ReAAP: A Reconfigurable and Algorithm-Oriented Array Processor with Compiler-Architecture Co-Design

• Published in: IEEE transactions on computers Vol. 71; no. 12; pp. 1 - 14
• Main Authors: Zheng, Jianwei, Liu, Yu, Liu, Xuejiao, Liang, Luhong, Chen, Deming, Cheng, Kwang-Ting
• Format: Journal Article
• Language: English
• Published: New York IEEE 01.01.2022; The Institute of Electrical and Electronics Engineers, Inc. (IEEE)

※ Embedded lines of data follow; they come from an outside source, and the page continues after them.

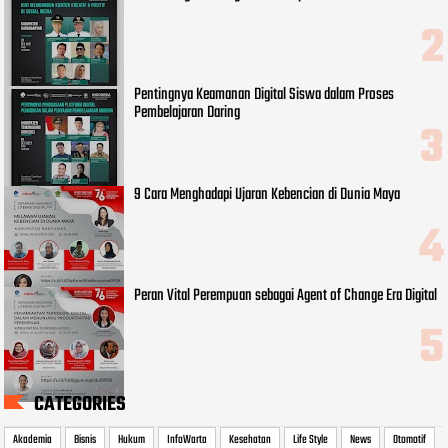
Pentingnya Keamanan Digital Siswa dalam Proses
Pembelajaran Daring
9 Cara Menghadapi Ujaran Kebencian di Dunia Maya
Peran Vital Perempuan sebagai Agent of Change Era Digital
CATEGORIES
Akademia
Bisnis
Hukum
InfoWarta
Kesehatan
Life Style
News
Otomotif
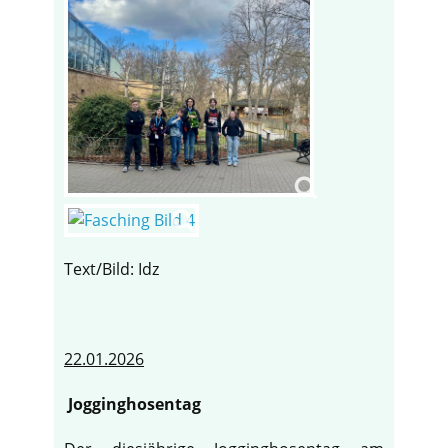
Text/Bild: Idz
22.01.2026
Jogginghosentag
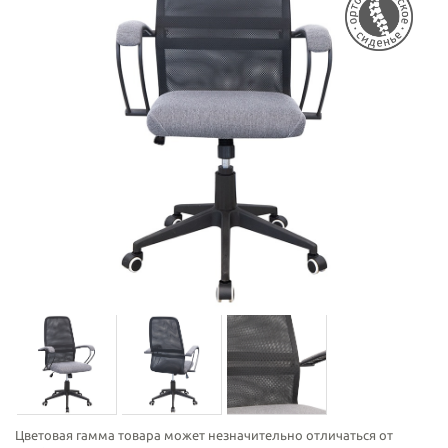
Цветовая гамма товара может незначительно отличаться от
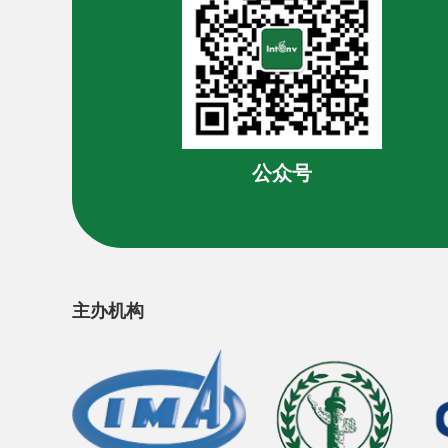
公众号
主办机构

• Subjects: Algorithms; Array processors; Arrays; Artificial neural networks; Co-design; compiler-architecture co-design; Compilers; Computer architecture; Data management; Deep learning; diverse layer-level workloads; Domain-specific processor; Machine learning; Microprocessors; Optimization; Parallel processing; polyhedral modeling; reconfigurable computing; Reconfigurable hardware; Reconfiguration; Software; System-on-chip; Systolic arrays; Workload; Workloads
• ISSN: 0018-9340; 1557-9956; 2326-3814; 1557-9956
• DOI: 10.1109/TC.2022.3213177

Parallelism and data reuse are the most critical issues for the design of hardware acceleration in a deep learning processor. Besides, abundant on-chip memories and precise data management are intrinsic design requirements because most of deep learning algorithms are data-driven and memory-bound. In this paper, we propose a compiler-architecture co-design scheme targeting a reconfigurable and algorithm-oriented array processor, named ReAAP. Given specific deep neural networks, the proposed co-design scheme is effective to perform parallelism and data reuse optimization on compute-intensive layers for guiding reconfigurable computing in hardware. Especially, the systemic optimization is performed in our proposed domain-specific compiler to deal with the intrinsic tensions between parallelism and data locality, for the purpose of automatically mapping diverse layer-level workloads onto our proposed reconfigurable array architecture. In this architecture, abundant on-chip memories are software-controlled and its massive data access is precisely handled by compiler-generated instructions. In our experiments, the ReAAP is implemented on an embedded FPGA platform. Experimental results demonstrate that our proposed co-design scheme is effective to integrate software flexibility with hardware parallelism for accelerating diverse deep learning workloads. As a whole system, ReAAP achieves a consistently high utilization of hardware resource for accelerating all the diverse compute-intensive layers in ResNet, MobileNet, and BERT.